In a recent case decided by the United States District court of the Northern District of Illinois, the defendant alarm company’s motion to dismiss was denied. The facts of the case indicated that the plaintiff stored merchandise in a warehouse. The alarm company had a contract with the owner of the warehouse, under which it provided and monitored the warehouse’s security system. The alarm company was given access to the warehouse to assess and document security vulnerabilities, with the understanding that the resulting information was confidential and was to be securely maintained. The alarm company performed its assessment and prepared diagrams and descriptions of the warehouse that revealed security vulnerabilities.
Burglars broke into the warehouse and stole merchandise. They did so by cutting through the roof at a location that was not monitored and bypassed the security system. The plaintiff filed its lawsuit for negligence, alleging that the alarm company negligently maintained the information allowing it to fall into the hands of burglars, and further alleging that the information had been compromised and that the defendant failed to warn the warehouse company or its tenants and failed to increase security.
The alarm company moved to dismiss, arguing that it owed the plaintiff no tort duty and further alleging the exculpatory and limitation of liability provision which was included in the contract between the alarm company and the landlord.
In its complaint, the plaintiff alleged that the alarm company negligently maintained the information identifying security vulnerabilities and that the burglars received and exploited that information to commit their crimes. The alarm company argued that it cannot be sued in negligence because it acted pursuant to a contract.
The court pointed out that the defendant’s argument was foreclosed by the Illinois Supreme Court, which held that the “plaintiff’s action is better characterized as a tort action than as a contract action and as such, no privity is required.” Further, the court stated that in a previous decision the court held that the company owed a duty, to people lawfully on the property, to exercise reasonable care in the performance of its contractual obligations.
Therefore, the court found that the defendant alarm company’s claim that it owed no duty in tort because it acted pursuant to a contract must be rejected, and that the alarm company’s alternative argument that the plaintiff should be bound by the exculpatory and damages-limiting provision in the contract with the owner of the warehouse is foreclosed, as the plaintiffs were not bound by contracts to which they are not a party.
Therefore, the alarm company’s motion to dismiss was denied and the matter will go to trial.

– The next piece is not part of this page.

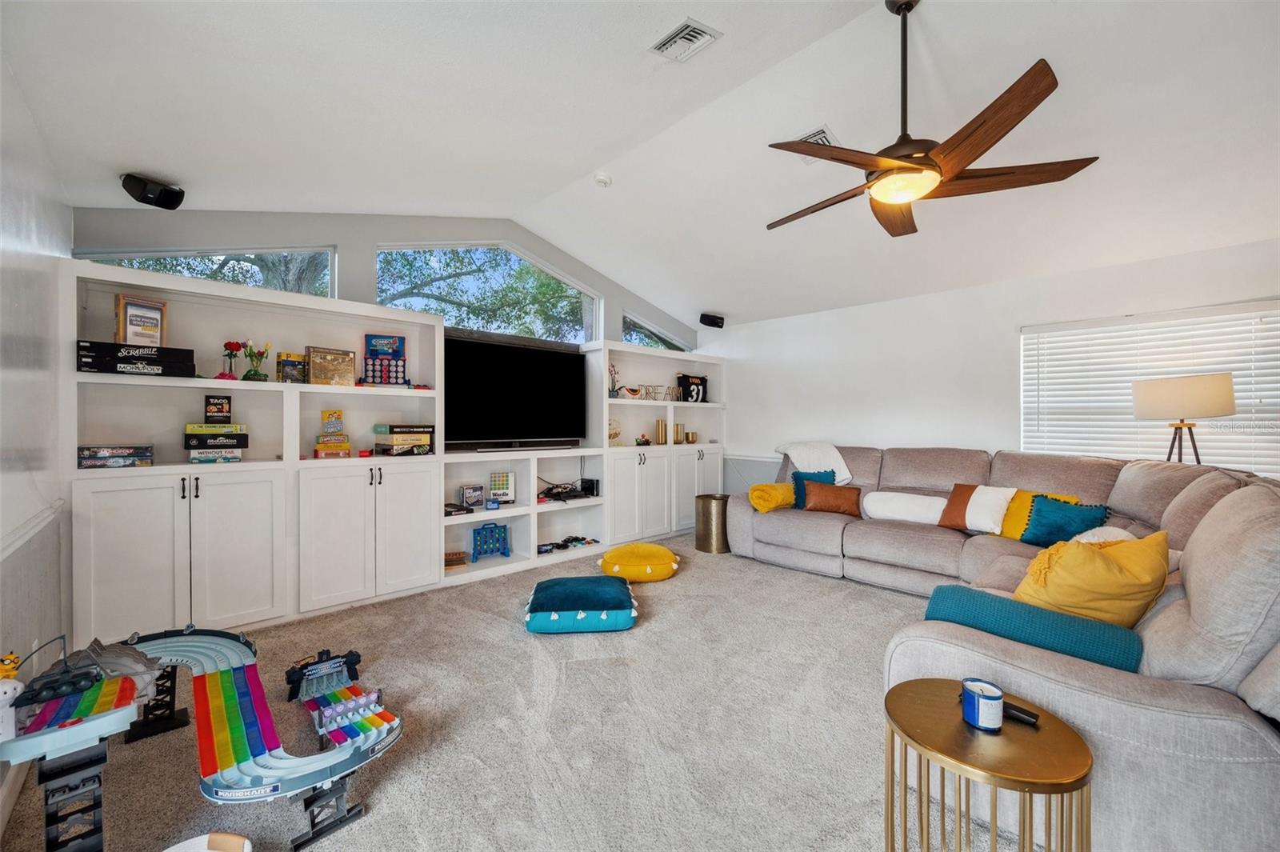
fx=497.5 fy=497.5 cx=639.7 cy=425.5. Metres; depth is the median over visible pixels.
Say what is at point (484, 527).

In preparing alarm contracts for security companies we always attempt to add a third-party indemnification provision, which effectively states that in the event an action is brought against the alarm company by a third party, then the party to the contract (subscriber) with the alarm company will indemnify the alarm company for any claims that may be made by any third party. Normally, the party to the contract will have liability insurance that would cover them for any loss.
In this case, the plaintiff was insured and apparently a good portion of the loss was paid by the insurance carrier, who was the true plaintiff in this matter by way of subrogation. I have not seen the contract in this case, but I would have to assume that there was no third-party indemnification provision in the contract or the result would have been much different, because it would have allowed the alarm company to seek indemnification from the owner of the property.
Readers Ask
Q: Is there a federal or California state requirement that pertains to cloud-based storage needing to be located on U.S. soil or can it be hosted in another country? I understand that there might be corporate or Department of Defense (DOD) requirements, but is there any legal precedent?To read the answer, go to SDMmag.com. Click the Columns tab and select Security & the Law.
To ask Les Gold a question, e-mail sdm@bnpmedia.com.
Answer:
This question comes up frequently, particularly in the export context, so I have discussed it with my partner Su Ross, who is our resident expert on export matters. Ross advises there are restrictions about what products and their technical data can be either physically exported or made available for viewing by foreign nationals (either in their home country or when visiting the U.S. company). In that context, companies usually contract for the server to be located in the U.S. The other area where the topic comes up is in government contracts where the government agencies impose the requirement that the servers be located in the U.S.
In addition, there are two other categories of limitations to keep in mind. The U.S. has economic sanctions on various countries, so the servers could not be located in one of those countries, such as Iran, Syria, Sudan, Cuba, North Korea, etc. The related issue would be that the U.S. government publishes lists of individuals and entities with which Americans are barred from doing business, domestically and internationally, called Denied Parties. As such, any outside-the-U.S. provider (such as the host of the foreign-based server) would need to be screened against those lists. Other than that, we are not aware of any legal or regulatory restrictions limiting where U.S. company servers may be located.